> Text to read
** BEGIN **

MODERN FAMILY (ABC, 9 PM)
What the hell happened? Last year, in its debut season, this show was a breath of fresh air—clever, witty, endearing, genuinely funny, with likable and believable characters put into situations that, as far as sitcoms go, were pretty down-to-earth and relatable. Two episodes into its second season, Modern Family has been utterly devoid of any of those elements. It’s just another mediocre sitcom now, with the characters portrayed as exaggerated caricatures of themselves and thrown into increasingly silly and typical sitcom scenarios. It usually takes YEARS for a sitcom to get to that point. For some reason, Sofia Vergara is now playing up her accent like never before, and her character Gloria might as well wear a big sign that says “I’m from Colombia.” To make matters worse, the writers are now portraying her as an insecure, scheming, borderline psychotic, threatened by and jealous of her young son’s female schoolmate and determined to humiliate her husband because he doesn’t believe in ghosts like she does. Ty Burrell’s Phil, who was a riot last year, is now just a dopey schmuck. In the second episode of this season, he actually admits out loud in front of his wife Claire that he hasn’t been paying attention to what she’s been saying—something he never would have done last year. Speaking of Claire, she’s now little more than a joyless, perpetually tense, tightly wound nagging machine. Yes, that was part of her nature last year, but it seems to have taken over completely. Mitchell and Cam have probably fared the best so far this season, but nothing truly FUNNY has been done with them. Their moments have either been mildly amusing (Mitchell’s dislike of public displays of affection) to echoes of better episodes from last year (Mitchell getting trapped in a confined space with a bird). Ed O’Neill’s Jay has gotten off pretty easy thus far this season, but that’s only because not much has been done with him yet. The show’s newfound reliance on slapstick humor is regrettable, and only succeeds in removing it even further from the “grounded in reality” feel it used to have. I ask again—what the hell happened?
LAW AND ORDER: SVU (NBC, 9 PM)
The cases themselves are still compelling enough--though the dialogue and the manner in which relevant characters enter a scene defy believability. Plus, we’re now three episodes into the new season, and each one has fallen apart almost completely in its final moments. Might be time to finally put this show to rest, especially with Christopher Meloni leaving at the end of the season.
COMMUNITY (NBC, 8 PM)
I can take or leave this show. Sometimes it’s pretty darned funny, other times it leaves me cold. During its first season, if I missed an episode, I didn’t consider it a major loss. Two episodes into its second season, I feel the same way.
30 ROCK (NBC, 8:30 PM)
Still very fun and funny. Tina Fey remains one of the most adorable and appealing women on television and Alec Baldwin is simply brilliant as Jack Donaghy. His video messages to his unborn child in this past week’s episode were just the latest example—with a totally straight face and not a hint of irony, he quoted word for word Marlon Brando’s holographic greeting to young Clark Kent in Superman: The Movie: “My son… you do not remember me… I am your father,” thus continuing the show’s proud tradition of throwing in clever pop culture in-jokes that only us geeks would get. (“Help me, Liz Lemon, you’re my only hope!” and Rip Torn’s now deceased Don Geiss being frozen in carbonite being just two others). This is a “can’t miss” show at Casa de Greenberg.

** END **

> Goal 1
In the TV reviews, which character does Alec Baldwin play on 30 Rock?
> Goal 2
Rewrite the paragraph of the TV reviews that begins "The cases themselves are still compelling enough" as a short bulleted list that keeps its main facts.
> Goal 3
Continue the TV reviews after their last sentence.

> Dataset extract
** BEGIN **

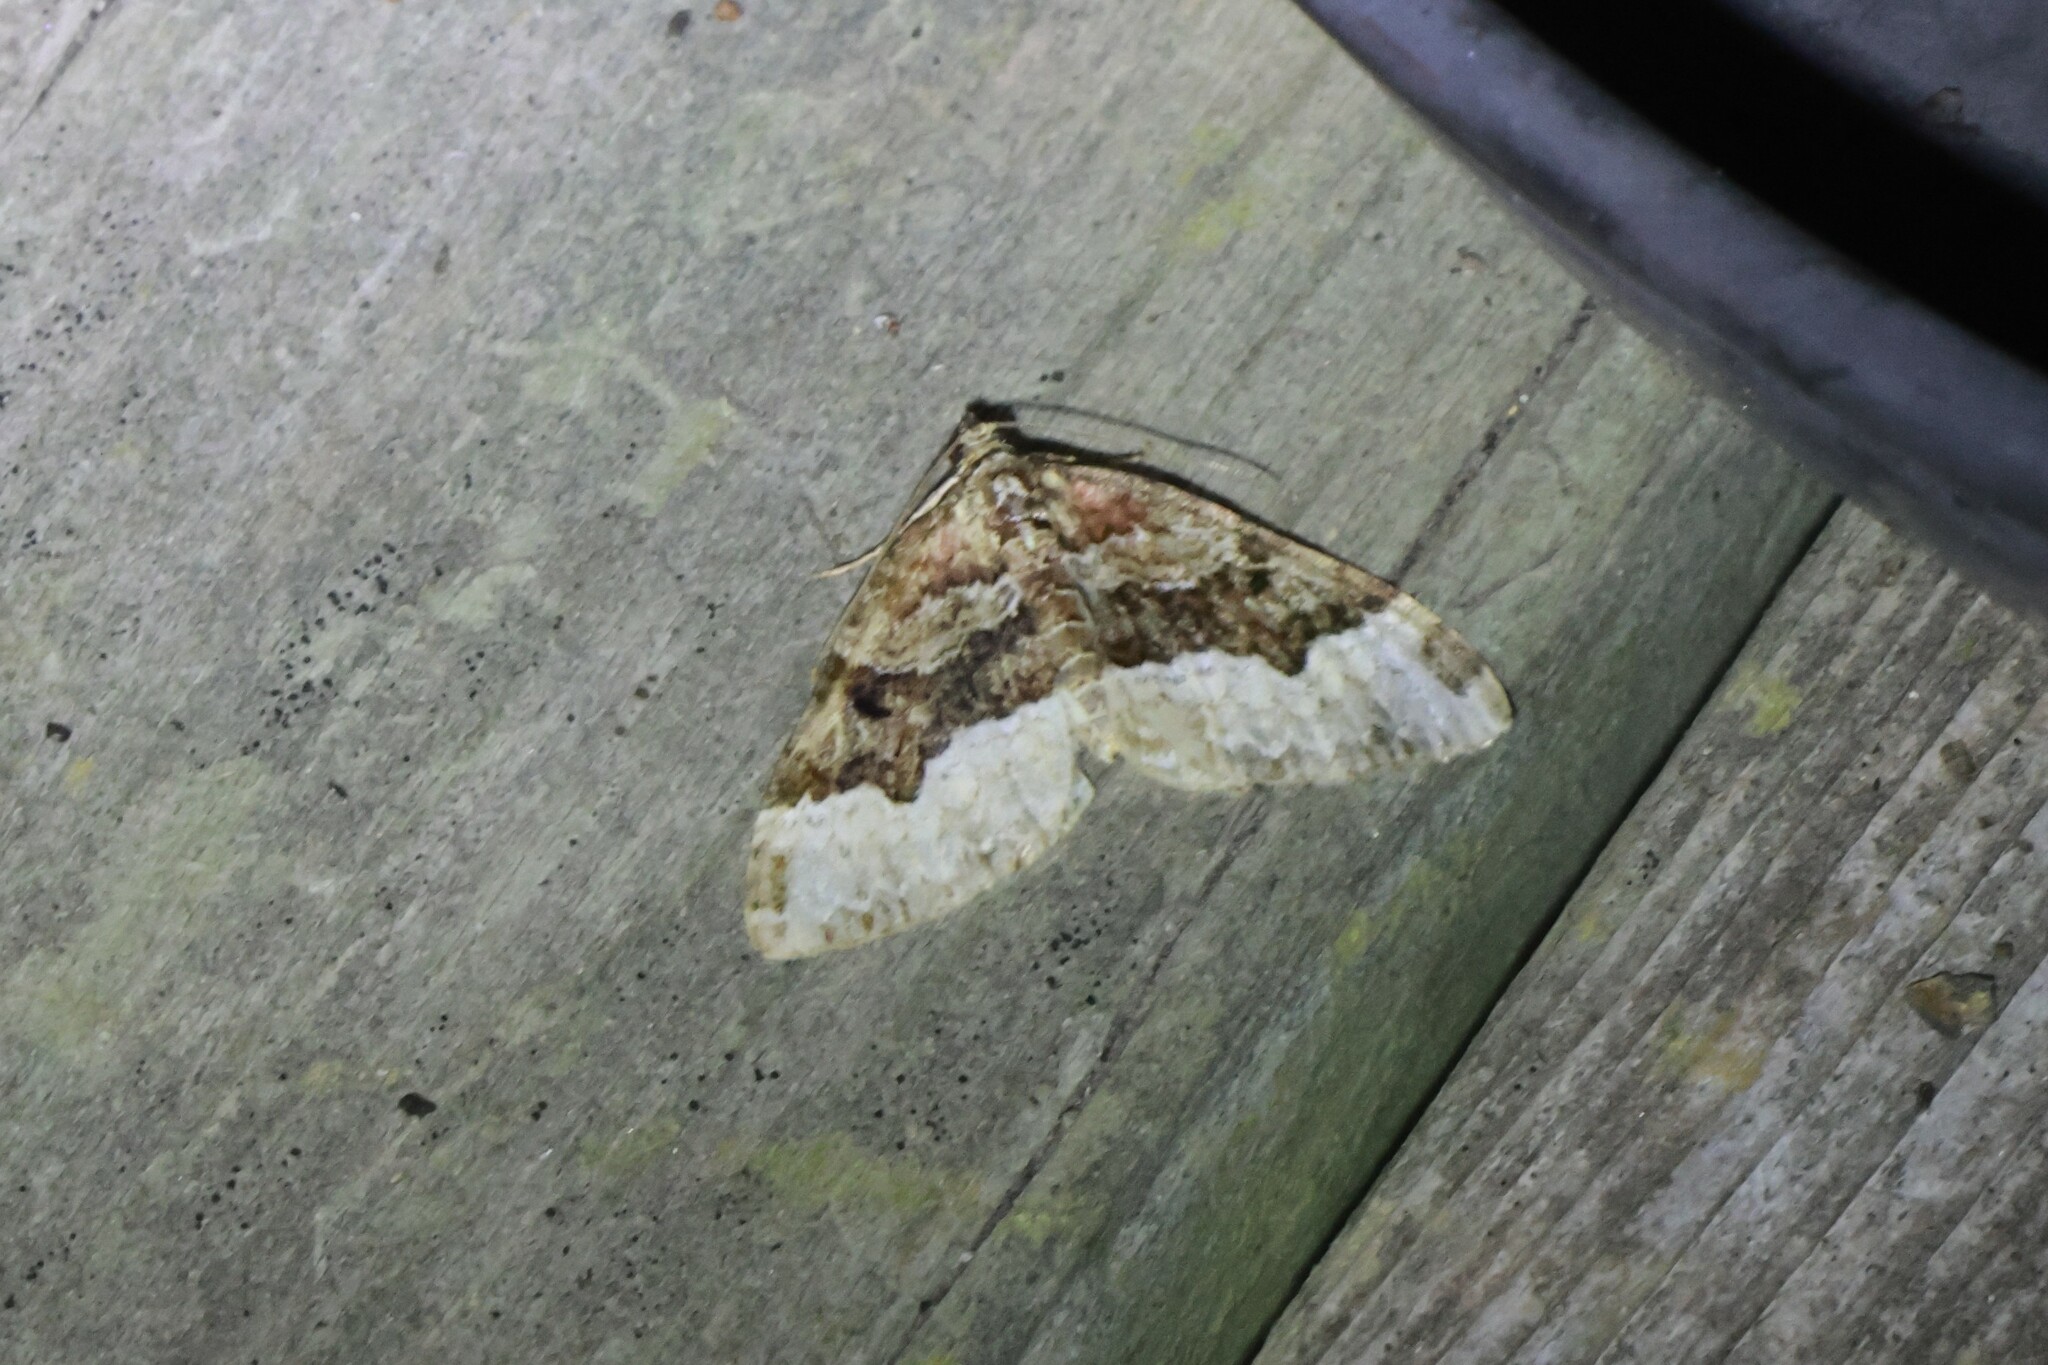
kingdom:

** END **

> Reply 1
Jack Donaghy

> Reply 2
- The cases are still compelling, but the dialogue and the way characters enter scenes defy believability.
- Each of the three episodes so far this season has fallen apart almost completely in its final moments.
- It may be time to end the show, especially since Christopher Meloni is leaving at the end of the season.

> Reply 3
THE OFFICE (NBC, 9 PM)
First of all, the cold opening they did in last week’s season premiere—in which the entire cast took part in a music video set to “Nobody But Me” by Human Beinz—was downright FANTASTIC. This show certainly has had its ups and downs—last season was particularly uneven—but even at its worst, The Office is better than almost any other comedy on television. Based on the first two episodes of this season, we seem to be in an “up” period—which makes it all the more bittersweet. It’s impossible for me to imagine The Office without Steve Carell, and as of now, my feeling is that the show should go off the air once he departs next May. Maybe I’ll be proven wrong, but I really don’t see myself watching the show beyond this year. All I can say is, it’s going to take some MAJOR brilliant writing and casting—I’m talking GENIUS level—to win me over.
THE BIG BANG THEORY (CBS, 8:30 PM)
I only started watching this last season, but it’s grown on me. The cast is uniformly strong and the writing is often clever. I’m actually interested in seeing how Penny and Leonard will relate to each other now that they’re no longer dating. It’s not a GREAT show by any stretch of the imagination, but it’s good enough to keep me coming back for more.
SMALLVILLE (The CW, 8 PM)
I abandoned this show completely at one point, but I started watching again a couple of seasons ago, once Erica Durance’s Lois Lane became a regular cast member and the emphasis shifted from “Kryptonite Freak of the Week” to Tom Welling’s Clark Kent getting out of school and taking his first real steps to becoming Superman. The writing is sometimes sloppy, and the show’s budgetary constraints sometimes cripple the storytelling (the final showdown with Doomsday, anyone?), but I like the addition of so many other DC Comics characters—particularly Justin Hartley as Green Arrow and last season’s introduction of the Justice Society of America. Here’s hoping that in the show’s final hours, it gives us a satisfying confrontation with Darkseid—and depicts some kind of planetary mind wipe so that Lois, Lex Luthor, Tess Mercer, and pretty much everyone else who knows Clark Kent will forget that he has super powers. Otherwise, there’s really no point in him ever putting on the glasses, y’know?
REAL TIME WITH BILL MAHER (HBO, 10 PM)
Very hit and miss. It all depends on who the guests are, and how much Maher feels like he has to fawn over them. Maher is notoriously smug and arrogant, and fawning doesn’t come easily to him. So when he does it, it just comes off as smarmy, insincere, and shameless show-biz phoniness, and it’s uncomfortable to watch. And it’s downright annoying when he has on inarticulate morons who aren’t well versed on current events and bring absolutely nothing to the conversation. (Did you see Dana Carvey’s last appearance on the show? I’m hoping it REMAINS his last appearance on the show.) But when he’s got a strong line-up of panelists—one that includes folks like Andrew Sullivan, Christopher Hitchens, Amy Holmes, Chris Matthews, Cornel West, Alec Baldwin, and Thomas Friedman—who can discuss the issues intelligently, eloquently, and knowledgably, it makes for good and sometimes even enlightening viewing.
So that's my rundown. What're YOU watching?